• [Work instructions] Edit the remote car starter thread from "This is a convenient" up to and including "the windows fog-up.....", changing "keys" to "key fob" throughout.

• [Extracted text]
· · · · · · ·
This is a convenient feature if you need your keys to check your mail or drop a package into your house...you can lock the car, use your keys to open whatever and then return to the car without having the windows fog-up.....

The programmed run times are:

For a gas engine - 4, 15 or 25 minutes (15 minutes by default).

For a diesel engine - 9, 20 or 30 minutes (20 minutes by default).

It also has a *Valet Mode.* The system can be placed in valet mode to disable the remote starting capabilities. If the vehicle needs to be serviced, or if you park it indoors, valet mode will prevent the engine from being accidentally started by remote control.

Here's a nice feature - it also has a *Cold Weather Mode.* When the cold weather mode is active, the engine starts every 2 hours and runs for 4 minutes (20 minutes with diesel engines) - this routine goes on for a period of 24 hours or until you disable it.

*Priority Door Access:- *if the remote door locks option is installed on your vehicle, this safety feature allows you to unlock solely the driver's door with a single press of the unlock button on the transmitter - upon a second press of the unlock button, all the other doors will unlock.

Also, it has a Multi-car capability:- This option allows the owner of 2 vehicles, both equipped with the same Remote Car Starter model, to control both systems with a single remote control transmitter.

As I mentioned in an earlier post, the technology has come a long way on these remote starters. They are indeed a very "convenient" feature to have on a vehicle, for both winter & summer (to have the a/c cool the car down before entry).

Prior to the Autostart model, I've had others - Commander is one name I remember - but I have found the Autostart to be quite reliable.

Cheers = Roger


----------



## Lukasz (Oct 14, 2004)

Thanks for the input guys.
Roger---I'm going to see what model is out if not the one you mentioned. I need to get some good quotes before I do anything else.
Cheers
Lukasz


----------
· · · · · · ·
Transcribed page text
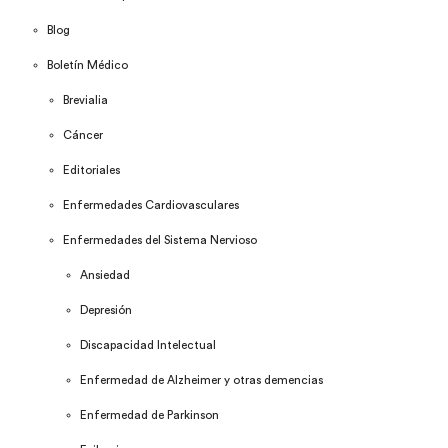
Blog
Boletín Médico
Brevialia
Cáncer
Editoriales
Enfermedades Cardiovasculares
Enfermedades del Sistema Nervioso
Ansiedad
Depresión
Discapacidad Intelectual
Enfermedad de Alzheimer y otras demencias
Enfermedad de Parkinson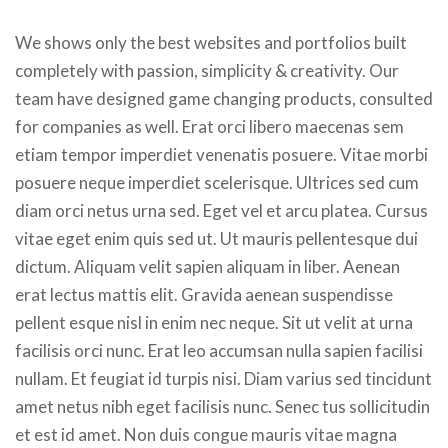
We shows only the best websites and portfolios built
completely with passion, simplicity & creativity. Our
team have designed game changing products, consulted
for companies as well. Erat orci libero maecenas sem
etiam tempor imperdiet venenatis posuere. Vitae morbi
posuere neque imperdiet scelerisque. Ultrices sed cum
diam orci netus urna sed. Eget vel et arcu platea. Cursus
vitae eget enim quis sed ut. Ut mauris pellentesque dui
dictum. Aliquam velit sapien aliquam in liber. Aenean
erat lectus mattis elit. Gravida aenean suspendisse
pellent esque nisl in enim nec neque. Sit ut velit at urna
facilisis orci nunc. Erat leo accumsan nulla sapien facilisi
nullam. Et feugiat id turpis nisi. Diam varius sed tincidunt
amet netus nibh eget facilisis nunc. Senec tus sollicitudin
et est id amet. Non duis congue mauris vitae magna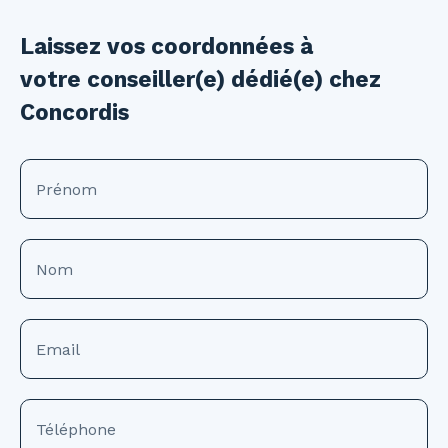
Laissez vos coordonnées à
votre conseiller(e) dédié(e) chez
Concordis
Prénom
Nom
Email
Téléphone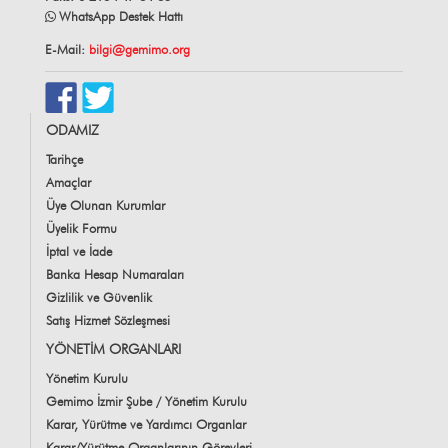
WhatsApp Destek Hattı
E-Mail:
bilgi@gemimo.org
ODAMIZ
Tarihçe
Amaçlar
Üye Olunan Kurumlar
Üyelik Formu
İptal ve İade
Banka Hesap Numaraları
Gizlilik ve Güvenlik
Satış Hizmet Sözleşmesi
YÖNETİM ORGANLARI
Yönetim Kurulu
Gemimo İzmir Şube / Yönetim Kurulu
Karar, Yürütme ve Yardımcı Organlar
Karar/Yürütme Organlarının Görevleri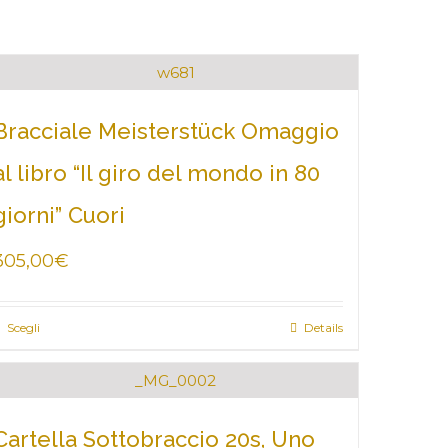
Bracciale Meisterstück Omaggio
al libro “Il giro del mondo in 80
giorni” Cuori
305,00
€
Scegli
Details
Cartella Sottobraccio 20s, Uno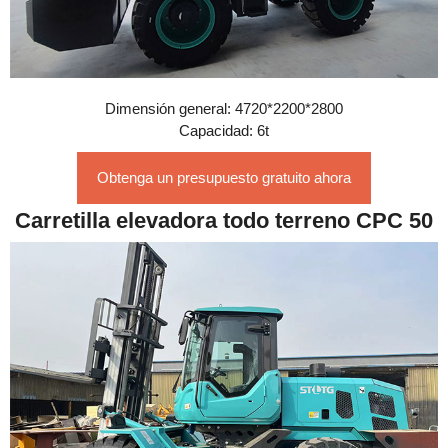
Dimensión general: 4720*2200*2800
Capacidad: 6t
Obtenga un presupuesto gratuito ahora
Carretilla elevadora todo terreno CPC 50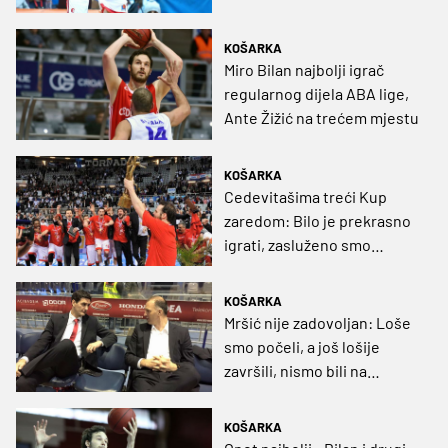
KOŠARKA
Miro Bilan najbolji igrač
regularnog dijela ABA lige,
Ante Žižić na trećem mjestu
KOŠARKA
Cedevitašima treći Kup
zaredom: Bilo je prekrasno
igrati, zasluženo smo
pobijedili!
KOŠARKA
Mršić nije zadovoljan: Loše
smo počeli, a još lošije
završili, nismo bili na
potrebnom nivou!
KOŠARKA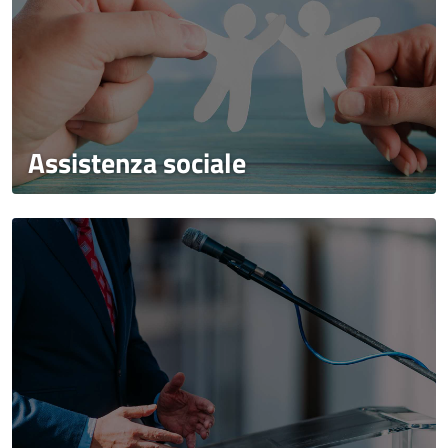
Assistenza sociale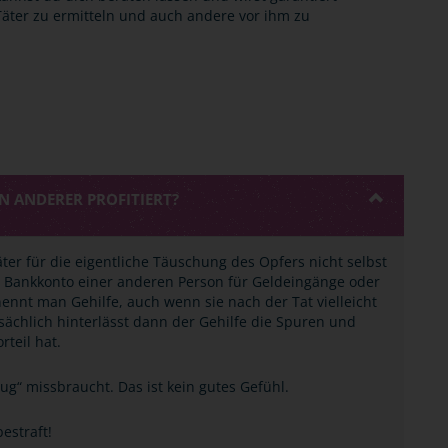
 Täter zu ermitteln und auch andere vor ihm zu
N ANDERER PROFITIERT?
Täter für die eigentliche Täuschung des Opfers nicht selbst
as Bankkonto einer anderen Person für Geldeingänge oder
nnt man Gehilfe, auch wenn sie nach der Tat vielleicht
ächlich hinterlässt dann der Gehilfe die Spuren und
rteil hat.
g“ missbraucht. Das ist kein gutes Gefühl.
estraft!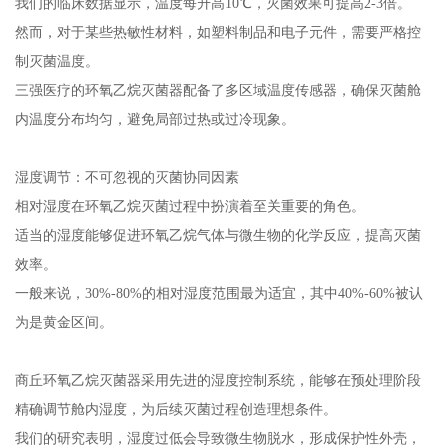
我们的临床数据显示，温度每升高10℃，灭菌效果可提高2-3倍。
然而，对于某些热敏性材料，如塑料制品和电子元件，需要严格控
制灭菌温度。
三强医疗的环氧乙烷灭菌器配备了多区域温度传感器，确保灭菌舱
内温度分布均匀，避免局部过热或过冷现象。
湿度调节：不可忽视的灭菌协同因素
相对湿度在环氧乙烷灭菌过程中扮演着至关重要的角色。
适当的湿度能够促进环氧乙烷气体与微生物的化学反应，提高灭菌
效率。
一般来说，30%-80%的相对湿度范围最为适宜，其中40%-60%被认
为是黄金区间。
商丘环氧乙烷灭菌器采用先进的湿度控制系统，能够在预处理阶段
精确调节舱内湿度，为后续灭菌过程创造理想条件。
我们的研究表明，湿度过低会导致微生物脱水，形成保护性外壳，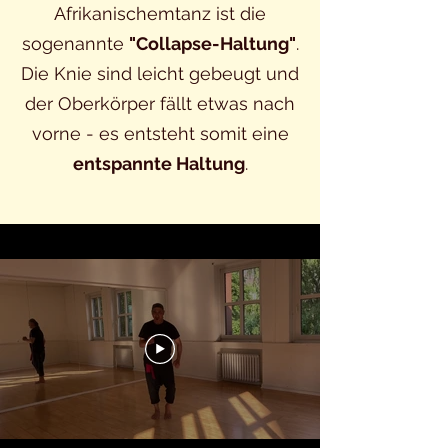
Afrikanischemtanz ist die
sogenannte
"Collapse-Haltung"
.
Die Knie sind leicht gebeugt und
der Oberkörper fällt etwas nach
vorne - es entsteht somit eine
entspannte Haltung
.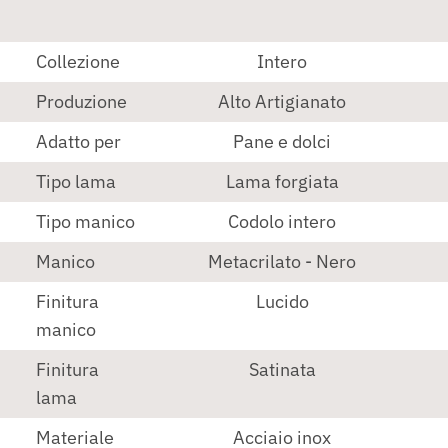
Collezione
Intero
Produzione
Alto Artigianato
Adatto per
Pane e dolci
Tipo lama
Lama forgiata
Tipo manico
Codolo intero
Manico
Metacrilato - Nero
Finitura
Lucido
manico
Finitura
Satinata
lama
Materiale
Acciaio inox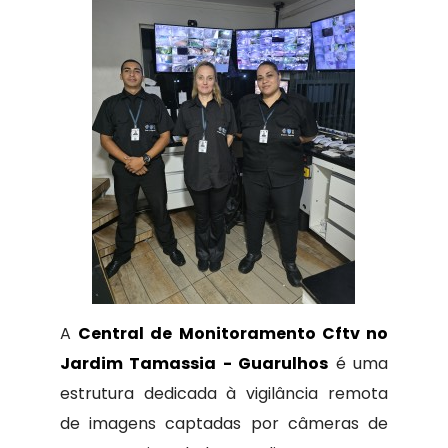
A
Central de Monitoramento Cftv no
Jardim Tamassia - Guarulhos
é uma
estrutura dedicada à vigilância remota
de imagens captadas por câmeras de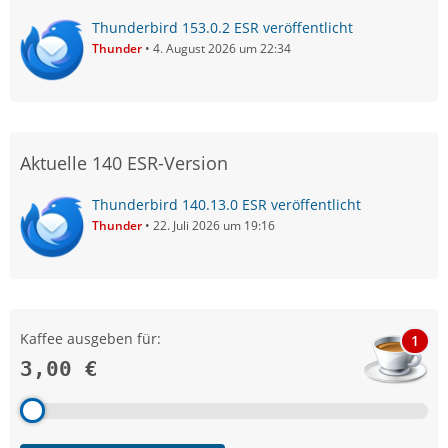
Thunderbird 153.0.2 ESR veröffentlicht
Thunder
4. August 2026 um 22:34
Aktuelle 140 ESR-Version
Thunderbird 140.13.0 ESR veröffentlicht
Thunder
22. Juli 2026 um 19:16
Kaffee ausgeben für:
1
3,00 €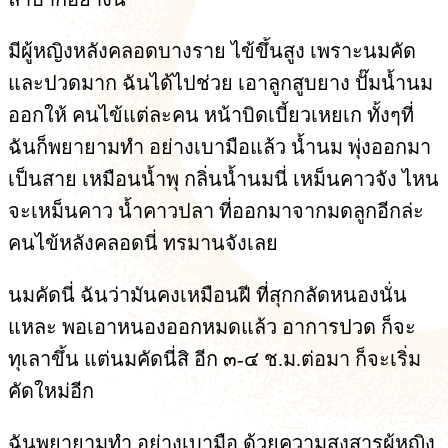
มีผู้หญิงหลังคลอดบางราย ไข้ขึ้นสูง เพราะนมคัด
และปวดมาก ฉันได้ไปช่วย เอาลูกสูบยาง ปั๊มน้ำนม
ออกให้ คนไข้แต่ละคน หน้าบิดเบี้ยวเหยเก ทั้งๆที่
ฉันก็พยายามทำ อย่างเบามือแล้ว น้ำนม พุ่งออกมา
เป็นสาย เหมือนน้ำพุ กลิ่นน้ำนมนี่ เหม็นคาวจัง ไหน
จะเหม็นคาว น้ำคาวปลา ที่ออกมาจากมดลูกอีกล่ะ
คนไข้หลังคลอดนี่ ทรมานจังเลย
นมคัดนี่ ฉันว่ามันคงเหมือนฝี ที่สุกกลัดหนองนั่น
แหละ พอเอาหนองออกหมดแล้ว อาการปวด ก็จะ
ทุเลาขึ้น แต่นมคัดนี่สิ อีก ๓-๔ ช.ม.ต่อมา ก็จะเริ่ม
คัดใหม่อีก
ฉันพยายามทำ อย่างเบามือ ด้วยความสงสารผู้หญิง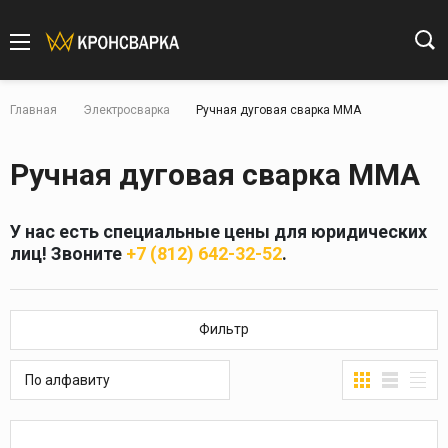
Главная
Электросварка
Ручная дуговая сварка MMA
Ручная дуговая сварка MMA
У нас есть специальные цены для юридических
лиц! Звоните
+7 (812) 642-32-52
.
Фильтр
По алфавиту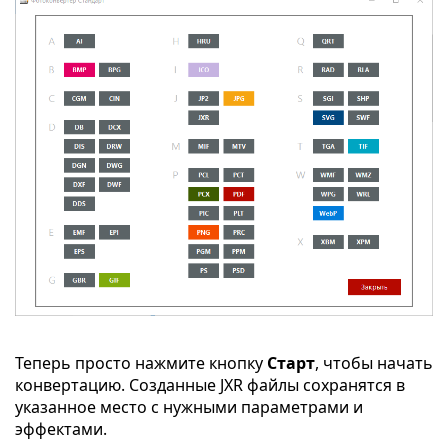
Теперь просто нажмите кнопку
Старт
, чтобы начать
конвертацию. Созданные JXR файлы сохранятся в
указанное место с нужными параметрами и
эффектами.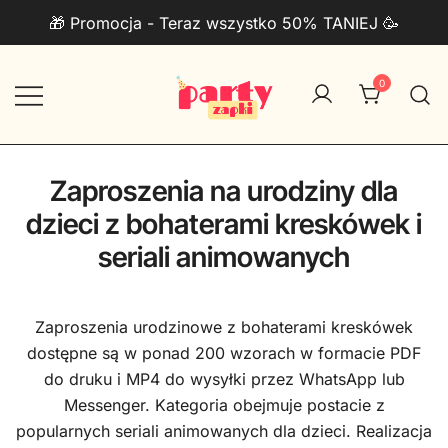
Przejdź
🎁 Promocja - Teraz wszystko 50% TANIEJ 🥳
do
treści
0
Zaproszenia na urodziny do druku
PartyZAPKI
PDF + Telefon
Zaproszenia na urodziny dla
dzieci z bohaterami kreskówek i
seriali animowanych
Zaproszenia urodzinowe z bohaterami kreskówek
dostępne są w ponad 200 wzorach w formacie PDF
do druku i MP4 do wysyłki przez WhatsApp lub
Messenger. Kategoria obejmuje postacie z
popularnych seriali animowanych dla dzieci. Realizacja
· · · · · · ·
• [Task response]
This is a convenient feature if you need your key fob to check your mail or drop a package into your house...you can lock the car, use your key fob to open whatever and then return to the car without having the windows fog-up.....